Beautiful tank. The plants are so thick you hardly even need a background.


----------



## Morainy (Apr 21, 2010)

Thank you, Storm and Tom. Yes, I really enjoy this tank because there is plenty of length for the fish to swim back and forth, compared to the Ebi.

The plants quickly took over the tank and I had to do a massive trimming, as well as rehome a lot of water lettuce. However, I will be able to transplant some of these plants into other tanks soon as I'm starting some new projects.

The week that I set this up, I also set up a 22 super long and a 55 gallon at my son's school. I put Eco Complete in the 22 and stocked it with plants, 5 marble crayfish and some endlers. That tank is the perfect size for the classroom and the inhabitants have all been doing well. However, the growth hasn't been as lush and that may be because the crayfish like salad. (My dwarf orange crayfish don't nibble on plants, though.) I don't have any photos of that tank.


----------



## crazy72 (Apr 22, 2010)

Very nice, Maureen. And your plants look so lush and healthy.

I had a 33 Long before (same foot print, just 4' long instead of 3), and I really liked it. These long and shallow tanks are excellent for shrimp. And cories. And...


----------



## Morainy (Apr 21, 2010)

Hey, Franck! I would love to have a 33 gallon (long), once I rehome a couple of other tanks. I'm trying to downsize to fewer tanks but more suitable to my interests.


----------



## CRS Fan (Apr 21, 2010)

Maureen, very nice tank indeed. First time to see the pics.
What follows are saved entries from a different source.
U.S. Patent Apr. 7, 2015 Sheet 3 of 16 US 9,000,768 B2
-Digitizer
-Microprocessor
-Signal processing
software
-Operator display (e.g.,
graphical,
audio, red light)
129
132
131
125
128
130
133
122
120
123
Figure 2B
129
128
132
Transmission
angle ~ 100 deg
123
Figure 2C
It looks like a jungle in the making.

Best regards,

Stuart


----------



## Morainy (Apr 21, 2010)

You know how much I like jungles, Stuart! It's the look I go for!


CRS Fan said:


> Maureen, very nice tank indeed. First time to see the pics. It looks like a jungle in the making.
> 
> Best regards,
> 
> Stuart


----------



## Chappy (Apr 21, 2010)

Nicely done, Maureen - the tank really looks beautiful  Although I have to admit to cringing once I realized I was looking at the periodic table - bad flashbacks  !!!!

I'll say it again, that 22 gallon long footprint is just so perfect for so many applications. I love mine and can easily see doing a rack of them in the future.
Shelley


----------



## Morainy (Apr 21, 2010)

I laughed out loud at your comment about the periodic table (probably woke up my sons, who apparently don't have school today after all). We have the periodic table on the wall just for fun. Really! But I might move it. With the tank, it kind of looks like a science classroom.
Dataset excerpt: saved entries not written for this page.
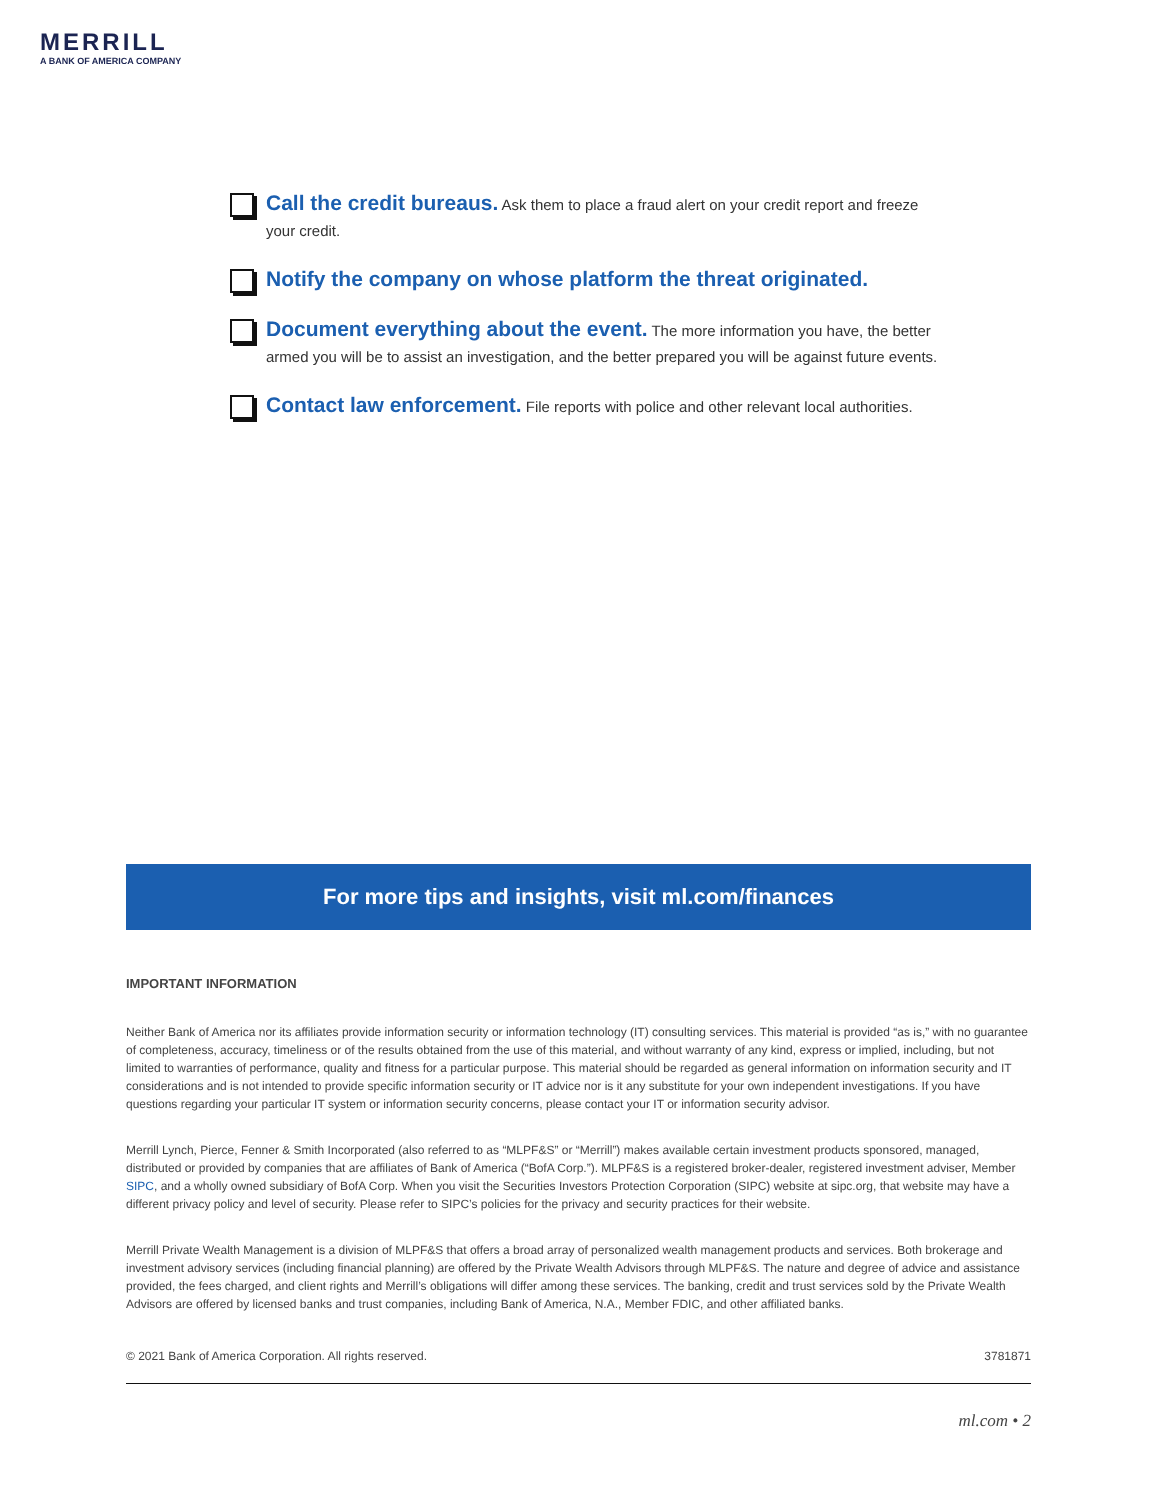MERRILL
A BANK OF AMERICA COMPANY
Call the credit bureaus. Ask them to place a fraud alert on your credit report and freeze your credit.
Notify the company on whose platform the threat originated.
Document everything about the event. The more information you have, the better armed you will be to assist an investigation, and the better prepared you will be against future events.
Contact law enforcement. File reports with police and other relevant local authorities.
For more tips and insights, visit ml.com/finances
IMPORTANT INFORMATION
Neither Bank of America nor its affiliates provide information security or information technology (IT) consulting services. This material is provided “as is,” with no guarantee of completeness, accuracy, timeliness or of the results obtained from the use of this material, and without warranty of any kind, express or implied, including, but not limited to warranties of performance, quality and fitness for a particular purpose. This material should be regarded as general information on information security and IT considerations and is not intended to provide specific information security or IT advice nor is it any substitute for your own independent investigations. If you have questions regarding your particular IT system or information security concerns, please contact your IT or information security advisor.
Merrill Lynch, Pierce, Fenner & Smith Incorporated (also referred to as “MLPF&S” or “Merrill”) makes available certain investment products sponsored, managed, distributed or provided by companies that are affiliates of Bank of America (“BofA Corp.”). MLPF&S is a registered broker-dealer, registered investment adviser, Member SIPC, and a wholly owned subsidiary of BofA Corp. When you visit the Securities Investors Protection Corporation (SIPC) website at sipc.org, that website may have a different privacy policy and level of security. Please refer to SIPC’s policies for the privacy and security practices for their website.
Merrill Private Wealth Management is a division of MLPF&S that offers a broad array of personalized wealth management products and services. Both brokerage and investment advisory services (including financial planning) are offered by the Private Wealth Advisors through MLPF&S. The nature and degree of advice and assistance provided, the fees charged, and client rights and Merrill’s obligations will differ among these services. The banking, credit and trust services sold by the Private Wealth Advisors are offered by licensed banks and trust companies, including Bank of America, N.A., Member FDIC, and other affiliated banks.
© 2021 Bank of America Corporation. All rights reserved. 3781871
ml.com • 2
Yes, the 22 gallon super long is a fun tank to work with. It gives a lot of space for planting and for fish to swim, but it's a very small amount of water, really. I find that it requires far less in the way of bucket-swinging than my deeper tanks, and that's something that I appreciate a lot. I'm moving towards tanks that are easier to look after, and more flexible.



-N/A- said:


> Nicely done, Maureen - the tank really looks beautiful  Although I have to admit to cringing once I realized I was looking at the periodic table - bad flashbacks  !!!!
> 
> I'll say it again, that 22 gallon long footprint is just so perfect for so many applications. I love mine and can easily see doing a rack of them in the future.
> Shelley


----------